━━ Texto de origem
Números 14.2-3, 6-11, 13, 15-23, 29-30, 27.18-20
 
25. Davi, paciência para militar

      “E disse a Davi: Mais justo és do que eu; pois tu me recompensaste com bem, e eu te recompensei com mal. 
I Samuel 24.17

      Quando muitos verificam uma causa que precisa ser defendida, uma necessidade de militância, isso parece já ser tudo que precisam para saírem militando, a existência do problema é suficiente para que se dê uma solução, imediatamente, mas nem sempre deve ser assim. A história de Davi é bem conhecida, um exemplo de que saber-se a vontade de Deus para sua vida, mesmo ter recebido desse uma palavra profética clara de que se tem algo a fazer, pode não ser o suficiente para que se desempenhe uma missão apressadamente. 
      A lição do início da história de Davi é sobre paciência, do homem e de Deus. Deus é paciente com todos, foi com Davi, mas também foi com Saul, esse não foi retirado do trono logo após ter pecado e perdido o direito a ele, ele teve um tempo, para quê? Para se arrepender? Isso seria possível? Deus sempre espera o arrependimento do homem, sempre, isso é o amor mostrando sua principal característica. Deus é paciente e não guarda mágoas, ainda que nos sujemos e nos sujemos ele sempre nos recebe e torna a nos limpar.  
      Mas para Davi, esperar tinha um objetivo, mesmo sabendo que aquele que ocupava um lugar que Deus já havia lhe dado estava em pecado e numa frágil posição, onde ele poderia resolver o problema imediatamente e do seu jeito. A bênção pode estar lá no fundo, exigindo que nós cavemos com esforço e por um bom tempo para alcançá-la, por quê? Porque o objetivo principal de Deus não está no final, mas no processo, no final recebemos algo e pronto, mas no processo nosso caráter é moldado com trabalho. 
      É o que aprendemos no processo que irá conosco para a eternidade e fará diferença, não a bênção que recebemos no final de um processo no mundo. No final pode haver, por mais maravilhoso que seja entre os homens, só algo material e passageiro, no caso de Davi um reinado, mas no processo há virtudes morais que fazem o nosso espírito mais iluminado, e isso é para sempre. Quando você acha que Davi mais cresceu como ser humano, quando assentou-se no trono pela primeira vez ou quando se negou a matar Saul? 
      A bênção maior neste mundo não está no usufruto da vida, mas na negação da morte, e a morte nos confronta o tempo todo, seja em nossa vida ou nas vidas dos outros. Negar a morte é negar o que conduz à segunda morte, a morte do espírito e das virtudes morais. Isso não é fácil, principalmente na situação de Davi, que tinha motivos legítimos para matar alguém. Dois pontos sobre a passagem bíblica (no fim da reflexão) a serem ressaltados, o primeiro é sobre o termo ungido do Senhor e o segundo sobre o temor ao Senhor e a confiança em Deus de Davi.
━━━━
## Tarefa A
Repita, sem alterar nada, a parte dos registros que vai do início até a linha que contém "zakaz prowadzenia pojazdów.", incluindo essa linha. Deixe as imagens de fora.
━━ Trechos dos registros
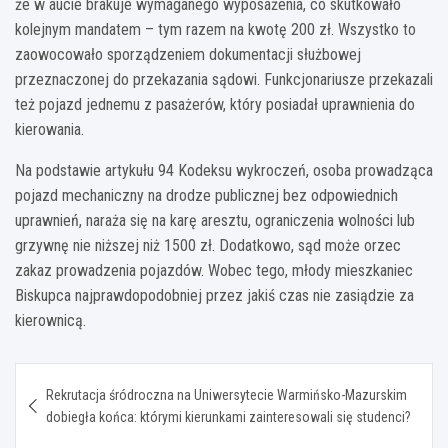
że w aucie brakuje wymaganego wyposażenia, co skutkowało
kolejnym mandatem – tym razem na kwotę 200 zł. Wszystko to
zaowocowało sporządzeniem dokumentacji służbowej
przeznaczonej do przekazania sądowi. Funkcjonariusze przekazali
też pojazd jednemu z pasażerów, który posiadał uprawnienia do
kierowania.
Na podstawie artykułu 94 Kodeksu wykroczeń, osoba prowadząca
pojazd mechaniczny na drodze publicznej bez odpowiednich
uprawnień, naraża się na karę aresztu, ograniczenia wolności lub
grzywnę nie niższej niż 1500 zł. Dodatkowo, sąd może orzec
zakaz prowadzenia pojazdów. Wobec tego, młody mieszkaniec
Biskupca najprawdopodobniej przez jakiś czas nie zasiądzie za
kierownicą.
Nawigacja
Rekrutacja śródroczna na Uniwersytecie Warmińsko-Mazurskim
wpisu
dobiegła końca: którymi kierunkami zainteresowali się studenci?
━━━━
## Tarefa B
Como você resumiria em duas frases o texto sobre a paciência de Davi?

## Resposta escrita A
że w aucie brakuje wymaganego wyposażenia, co skutkowało
kolejnym mandatem – tym razem na kwotę 200 zł. Wszystko to
zaowocowało sporządzeniem dokumentacji służbowej
przeznaczonej do przekazania sądowi. Funkcjonariusze przekazali
też pojazd jednemu z pasażerów, który posiadał uprawnienia do
kierowania.
Na podstawie artykułu 94 Kodeksu wykroczeń, osoba prowadząca
pojazd mechaniczny na drodze publicznej bez odpowiednich
uprawnień, naraża się na karę aresztu, ograniczenia wolności lub
grzywnę nie niższej niż 1500 zł. Dodatkowo, sąd może orzec
zakaz prowadzenia pojazdów. Wobec tego, młody mieszkaniec

## Resposta escrita B
O texto apresenta o início da história de Davi como uma lição de paciência, do homem e de Deus, que também foi paciente com Saul e não o retirou do trono logo após ele pecar. Para Davi, esperar tinha um objetivo mesmo com motivos legítimos para agir, pois o objetivo principal de Deus está no processo, onde o caráter é moldado e se formam virtudes morais que duram para sempre.